Google noted that its image filter is still in beta and said engineers are working to improve the product. But company representatives acknowledged that they face a daunting task.

"It's a real challenge to do this effectively for a lot of different reasons," said Susan Wojcicki, product manager for Google search. "There is a lot of pornography out there on the Web. If all the porn were in one place, we could cut it out. But it's everywhere. Also, the definition of porn is not very clear."

Even with consensus on a pornography definition, technologists have their work cut out for them. Current techniques fall into three categories. The first attempts to filter images by analyzing the text that names and surrounds them on a Web page.

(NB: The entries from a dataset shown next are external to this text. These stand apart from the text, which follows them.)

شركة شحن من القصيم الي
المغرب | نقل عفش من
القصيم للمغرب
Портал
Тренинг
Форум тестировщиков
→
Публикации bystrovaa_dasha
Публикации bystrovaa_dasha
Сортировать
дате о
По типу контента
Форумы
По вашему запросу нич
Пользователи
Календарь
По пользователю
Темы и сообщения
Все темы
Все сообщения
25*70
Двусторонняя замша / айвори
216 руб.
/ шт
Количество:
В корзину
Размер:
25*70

This method runs into several problems. For example, many words that belong to the pornographer's lexicon also fall into birder's dictionaries, guides to animal husbandry and hardware catalogs. As a result, text-based analysis turns up a high proportion of both false positives and false negatives, screening out wren tits and wood screws while admitting more salacious content.

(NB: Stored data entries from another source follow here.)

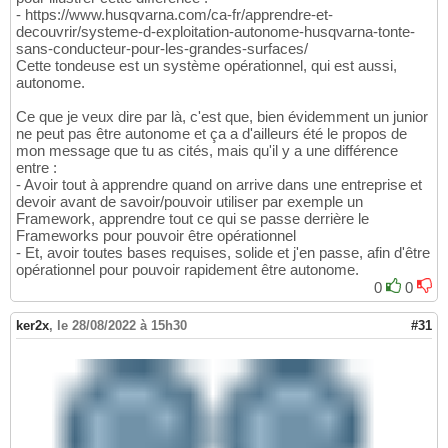
- https://www.husqvarna.com/ca-fr/apprendre-et-
decouvrir/systeme-d-exploitation-autonome-husqvarna-tonte-
sans-conducteur-pour-les-grandes-surfaces/
Cette tondeuse est un système opérationnel, qui est aussi,
autonome.
Ce que je veux dire par là, c'est que, bien évidemment un junior
ne peut pas être autonome et ça a d'ailleurs été le propos de
mon message que tu as cités, mais qu'il y a une différence
entre :
- Avoir tout à apprendre quand on arrive dans une entreprise et
devoir avant de savoir/pouvoir utiliser par exemple un
Framework, apprendre tout ce qui se passe derrière le
Frameworks pour pouvoir être opérationnel
- Et, avoir toutes bases requises, solide et j'en passe, afin d'être
opérationnel pour pouvoir rapidement être autonome.
0
0
ker2x
,
le 28/08/2022 à 15h30
#31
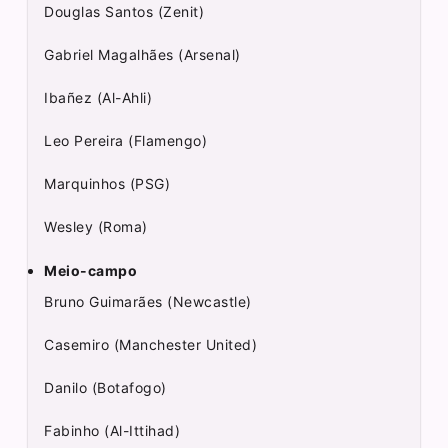
Douglas Santos (Zenit)
Gabriel Magalhães (Arsenal)
Ibañez (Al-Ahli)
Leo Pereira (Flamengo)
Marquinhos (PSG)
Wesley (Roma)
Meio-campo
Bruno Guimarães (Newcastle)
Casemiro (Manchester United)
Danilo (Botafogo)
Fabinho (Al-Ittihad)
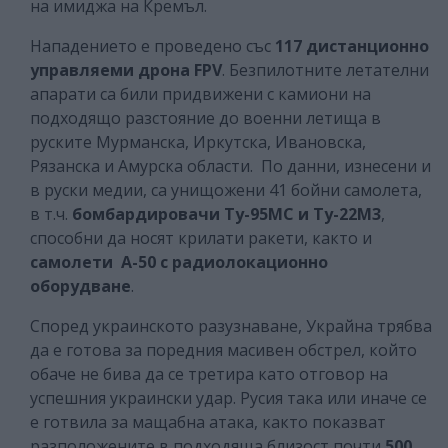
на имиджа на Кремъл.
Нападението е проведено със
117 дистанционно
управляеми дрона FPV
. Безпилотните летателни
апарати са били придвижени с камиони на
подходящо разстояние до военни летища в
руските Мурманска, Иркутска, Ивановска,
Рязанска и Амурска области. По данни, изнесени и
в руски медии, са унищожени 41 бойни самолета,
в т.ч.
бомбардировачи Ту-95МС и Ту-22М3
,
способни да носят крилати ракети, както и
самолети А-50 с радиолокационно
оборудване
.
Според украинското разузнаване, Украйна трябва
да е готова за поредния масивен обстрел, който
обаче не бива да се третира като отговор на
успешния украински удар. Русия така или иначе се
е готвила за мащабна атака, както показват
разположените в подходяща близост почти
500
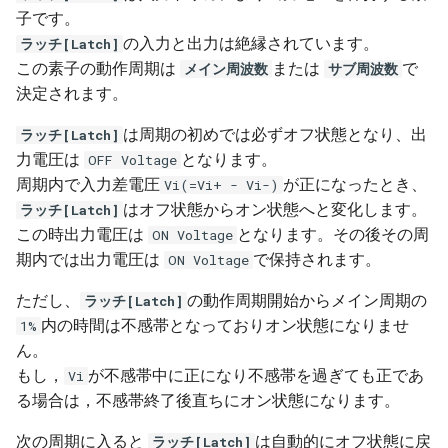
シミュレーションエンジン
子です。
アプリ情報と設定
SeriesList
V/I Converter
Table Voltage Source
Power Palette 解析編
ゲートブロック
DABコンバータ
Hブリッジ昇降圧コンバー
の入力と出力は絶縁されています。
ラッチ[Latch]
モデル情報
この素子の動作周期は
または
で
メイン周波数
サブ周波数
Get Started
Voltage Probe
Power Palette 交流解析編
微分器
LLC共振コンバータ
マルチフェーズ・インタ
決定されます。
低周波周波数
ブコンバータ
CCTracer
SL Palette 設定編
積分器
マルチフェーズ・インタ
は周期の初めでは必ずオフ状態となり、出
ラッチ[Latch]
ブコンバータ
DCACインバータ
力電圧は
となります。
OFF Voltage
SL Palette 解析編
ボルテージフォロワ
周期内で入力差電圧
が正になったとき、
Vi(=Vi+ - Vi-)
DCACインバータ
DABコンバータ
はオフ状態からオン状態へと変化します。
ラッチ[Latch]
Motor Palette 基本編
この時出力電圧は
となります。その後その周
ON Voltage
PFC回路
位相シフトフルブリッジ
期内では出力電圧は
で保持されます。
ON Voltage
Motor Palette Simulink
チャタリング防止回路
MPPT制御回路
ただし、
の動作周期開始からメイン周期の
ラッチ[Latch]
ScideamPy編
内の時間は不感帯となっておりオン状態になりませ
1%
位相シフトフルブリッジ
デジタル制御
ん。
もし，
が不感帯中に正になり不感帯を過ぎても正であ
Vi
MPPT制御回路
る場合は，不感帯終了後直ちにオン状態になります。
次の周期に入ると
は自動的にオフ状態に戻
ラッチ[Latch]
スナバ回路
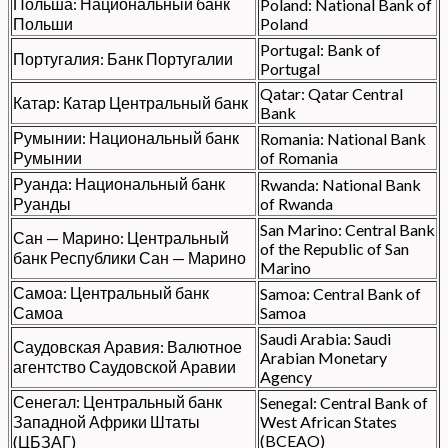
Польша: Национальный банк
Poland: National Bank of
Польши
Poland
Portugal: Bank of
Португалия: Банк Португалии
Portugal
Qatar: Qatar Central
Катар: Катар Центральный банк
Bank
Румынии: Национальный банк
Romania: National Bank
Румынии
of Romania
Руанда: Национальный банк
Rwanda: National Bank
Руанды
of Rwanda
San Marino: Central Bank
Сан — Марино: Центральный
of the Republic of San
банк Республики Сан — Марино
Marino
Самоа: Центральный банк
Samoa: Central Bank of
Самоа
Samoa
Saudi Arabia: Saudi
Саудовская Аравия: Валютное
Arabian Monetary
агентство Саудовской Аравии
Agency
Сенегал: Центральный банк
Senegal: Central Bank of
Западной Африки Штаты
West African States
(BCEAO)
(ЦБЗАГ)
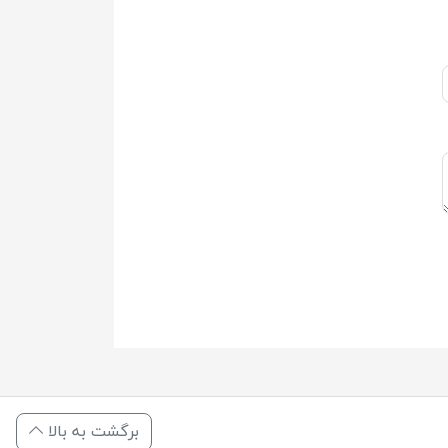
برگشت به بالا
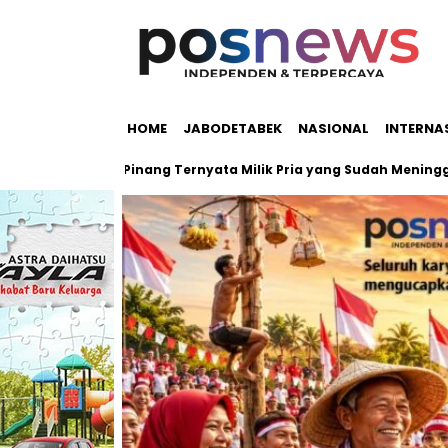
HOME
JABODETABEK
NASIONAL
INTERNA
lah Pondok Pinang Ternyata Milik Pria yang Sudah Meninggal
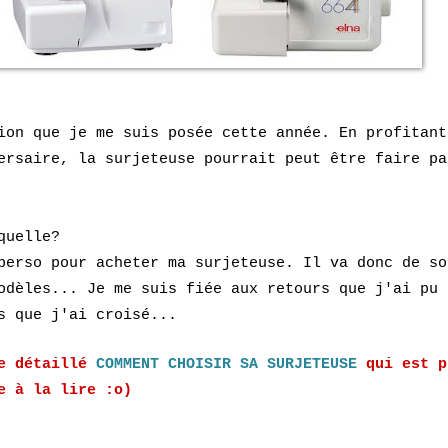
ion que je me suis posée cette année. En profitant
ersaire, la surjeteuse pourrait peut être faire pa
quelle?
perso pour acheter ma surjeteuse. Il va donc de so
modèles... Je me suis
fiée aux retours que j'ai pu
s que j'ai croisé...
le détaillé
COMMENT CHOISIR SA SURJETEUSE
qui est p
te à la lire :o)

More problems with the text-based approach accompany foreign-language pornography. For now, the Google filter works only on English-language pages.

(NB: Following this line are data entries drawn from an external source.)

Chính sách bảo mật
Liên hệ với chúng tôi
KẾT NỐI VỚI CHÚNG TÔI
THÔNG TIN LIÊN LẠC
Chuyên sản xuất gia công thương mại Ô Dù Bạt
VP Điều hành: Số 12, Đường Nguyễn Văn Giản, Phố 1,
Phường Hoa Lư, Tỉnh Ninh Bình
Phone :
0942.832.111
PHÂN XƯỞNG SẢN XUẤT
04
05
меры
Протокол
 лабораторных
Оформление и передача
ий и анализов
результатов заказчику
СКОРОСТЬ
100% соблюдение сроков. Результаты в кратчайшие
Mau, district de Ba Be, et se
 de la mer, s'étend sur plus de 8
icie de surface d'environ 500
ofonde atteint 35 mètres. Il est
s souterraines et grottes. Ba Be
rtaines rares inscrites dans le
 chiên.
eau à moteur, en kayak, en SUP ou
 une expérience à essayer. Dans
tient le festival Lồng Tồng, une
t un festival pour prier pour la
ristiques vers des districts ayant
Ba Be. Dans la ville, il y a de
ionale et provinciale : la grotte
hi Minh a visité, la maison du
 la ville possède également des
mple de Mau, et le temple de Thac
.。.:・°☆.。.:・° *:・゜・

After text filtering, the second avenue of attack screens out images gleaned from blacklisted Web addresses where pornography is deemed likely to turn up.

But pornography has proved a faster target than such lists can catch.

"Most of the firewalls have lists of URLs, but porno sites change their URLs regularly," said Bill Armitage, chief executive of Bulldozer Software, a Clinton, Mass.-based image-indexing and search technology provider that operates the Diggit search engine. "Those lists are always out of date. At any given time they're only 60 to 80 percent accurate. The remaining 40 to 20 percent of the time, you need another filtering mechanism to keep those things from coming in."

For that extra layer of protection, many search engines are pinning their hopes on the third and most complex method, which analyzes the image itself for "flesh" tones and body shapes. But this method returns its own share of false negatives--letting pornography in--and false positives, blocking more innocuous images.

"I'll tell you what slips through--baby pictures slip through," said J.J. Wallia, head of sales and business development for LookThatUp, a Paris-based company with offices in Burlingame, Calif. "That's a false positive. Babies tend to be showing a lot of skin. This is something the industry has just not been able to get around."

Perhaps more damning than the occasional excluded infant is the toll that image analysis exacts on central processing units (CPUs).

"The state of the art on image searching is such that there is no surefire pornography detection available," said Fast Search & Transfer's Wilde. "The big search engines have not yet done that because it's not scalable enough to keep up with the growth of the Internet. It's incredibly CPU-intensive to do image processing. We have 70 million images in our index. The image detection software that's available now gets absolutely crushed by that."

Wilde estimates that the image recognition industry is between six and 12 months away from providing an adequate product.

Even then, he warns, problems will remain.

"If you do some sort of flesh detector, what color is flesh?" Wilde asked rhetorically. "It's really that complex. And then what's pornographic? You have different sensitivities, especially internationally. Then there's hate, weapons and violence. It's a really, really difficult problem to solve."